I don't count them. But I guess my fish get 6+ O1 pellets twice a day.


----------



## lilnaugrim (Mar 27, 2013)

Yes their stomachs are the size of their eye when it's empty, just like humans though, their stomachs expand. I feed mine until their tummies get nice and round, granted they usually only get one feeding a day of around 10-14 NLS pellets which are 1mm in size. It also depends on the age of the fish, my older boy consumes less, around 6-8 pellets where my young Giant eats up to 15 of the same pellets!


----------



## Rollo (Jan 6, 2014)

I feed 4 omega 1 pellets twice a day. After getting a feel from here how much people fed, I did notice that after 4 pellets, even though he would eat more he wasn't as enthusiastic after the first four. So eight pellets a day in two feedings of four each.


----------



## Valentino14 (Feb 12, 2014)

Is fasting necessary with the omega 1 pellets?


----------



## Rollo (Jan 6, 2014)

I would think the fasting day wouldn't hurt even with O1. Truthfully I've never done it but that has more to do with my feelings of guilt than anything. LOL


----------



## mart (Dec 18, 2013)

Rollo said:


> I feed 4 omega 1 pellets twice a day. After getting a feel from here how much people fed, I did notice that after 4 pellets, even though he would eat more he wasn't as enthusiastic after the first four. So eight pellets a day in two feedings of four each.


That's what I how many I feed my guys. And I don't fast either.


----------



## lilnaugrim (Mar 27, 2013)

Fasting is a matter of opinion and based on the fish. Some fish need it such as DT's who may be deformed and their intestines are squished, they may need that extra day or two to work things through their system even if it is a high quality food. So it depends on the fish and their owner. For myself I am sort of forced to fast them three days a week but they don't mind. (Parents are divorced and even though I'm in college I still like to go back and forth between houses so I have fish at each house although working to move them all to one location) 

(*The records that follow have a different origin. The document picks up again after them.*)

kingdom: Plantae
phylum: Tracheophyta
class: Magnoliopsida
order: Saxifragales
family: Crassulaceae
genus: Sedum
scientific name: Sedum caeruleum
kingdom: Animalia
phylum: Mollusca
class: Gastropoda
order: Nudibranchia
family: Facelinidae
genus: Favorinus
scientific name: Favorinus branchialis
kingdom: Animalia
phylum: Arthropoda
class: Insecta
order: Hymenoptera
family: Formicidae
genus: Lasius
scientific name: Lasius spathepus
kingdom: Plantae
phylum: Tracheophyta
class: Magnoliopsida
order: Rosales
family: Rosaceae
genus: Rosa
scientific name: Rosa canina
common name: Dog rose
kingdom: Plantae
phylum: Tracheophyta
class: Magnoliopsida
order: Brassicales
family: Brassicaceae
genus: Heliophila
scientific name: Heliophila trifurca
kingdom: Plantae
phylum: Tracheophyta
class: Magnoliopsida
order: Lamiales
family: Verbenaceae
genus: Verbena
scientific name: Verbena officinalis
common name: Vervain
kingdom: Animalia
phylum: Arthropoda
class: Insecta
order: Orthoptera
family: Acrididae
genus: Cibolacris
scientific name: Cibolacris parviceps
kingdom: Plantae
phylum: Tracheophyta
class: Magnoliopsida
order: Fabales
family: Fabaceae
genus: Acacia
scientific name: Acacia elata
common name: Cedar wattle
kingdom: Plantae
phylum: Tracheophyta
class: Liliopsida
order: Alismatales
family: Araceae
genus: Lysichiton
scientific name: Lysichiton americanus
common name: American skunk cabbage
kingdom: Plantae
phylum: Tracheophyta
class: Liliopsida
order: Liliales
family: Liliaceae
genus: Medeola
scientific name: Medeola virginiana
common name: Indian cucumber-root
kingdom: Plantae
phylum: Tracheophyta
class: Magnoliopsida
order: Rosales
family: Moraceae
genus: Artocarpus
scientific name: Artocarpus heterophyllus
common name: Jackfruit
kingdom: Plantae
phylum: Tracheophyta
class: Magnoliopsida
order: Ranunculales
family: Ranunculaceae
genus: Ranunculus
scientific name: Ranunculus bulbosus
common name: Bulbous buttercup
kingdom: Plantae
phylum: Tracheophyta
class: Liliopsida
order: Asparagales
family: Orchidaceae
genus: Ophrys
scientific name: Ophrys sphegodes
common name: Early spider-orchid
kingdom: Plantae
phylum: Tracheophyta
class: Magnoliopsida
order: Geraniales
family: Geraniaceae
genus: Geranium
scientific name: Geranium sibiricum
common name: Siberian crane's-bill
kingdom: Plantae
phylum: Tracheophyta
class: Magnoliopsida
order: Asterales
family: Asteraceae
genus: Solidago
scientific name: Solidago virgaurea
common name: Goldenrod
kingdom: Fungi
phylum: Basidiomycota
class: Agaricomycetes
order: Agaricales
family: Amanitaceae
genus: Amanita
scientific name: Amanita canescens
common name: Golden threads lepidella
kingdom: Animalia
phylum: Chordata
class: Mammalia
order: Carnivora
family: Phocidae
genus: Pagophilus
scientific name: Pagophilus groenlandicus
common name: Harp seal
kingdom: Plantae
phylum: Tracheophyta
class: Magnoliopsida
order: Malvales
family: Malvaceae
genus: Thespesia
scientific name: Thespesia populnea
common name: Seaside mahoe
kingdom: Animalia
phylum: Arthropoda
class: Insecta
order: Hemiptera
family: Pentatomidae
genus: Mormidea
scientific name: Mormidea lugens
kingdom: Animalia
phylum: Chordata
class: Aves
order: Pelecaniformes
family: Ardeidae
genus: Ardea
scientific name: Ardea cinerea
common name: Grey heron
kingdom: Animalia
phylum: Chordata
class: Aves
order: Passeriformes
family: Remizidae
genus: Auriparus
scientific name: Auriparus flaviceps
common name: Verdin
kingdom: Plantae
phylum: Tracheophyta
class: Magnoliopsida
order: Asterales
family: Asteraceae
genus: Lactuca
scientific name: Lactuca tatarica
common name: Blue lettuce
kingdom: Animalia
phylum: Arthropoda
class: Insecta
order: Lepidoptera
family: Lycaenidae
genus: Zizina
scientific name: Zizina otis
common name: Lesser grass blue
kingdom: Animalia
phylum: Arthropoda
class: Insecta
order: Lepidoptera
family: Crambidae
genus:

But even if I were with them all the time, I would fast two days out of the week. If you think about it, fish and all animals don't get food every single day in the wild. Granted they aren't in the wild now but I feel like it is more natural to skip a day to let their systems work everything through. Not so much that I feel it's natural but that it is necessary to digest is what I meant. But as I said, to each their own opinions


----------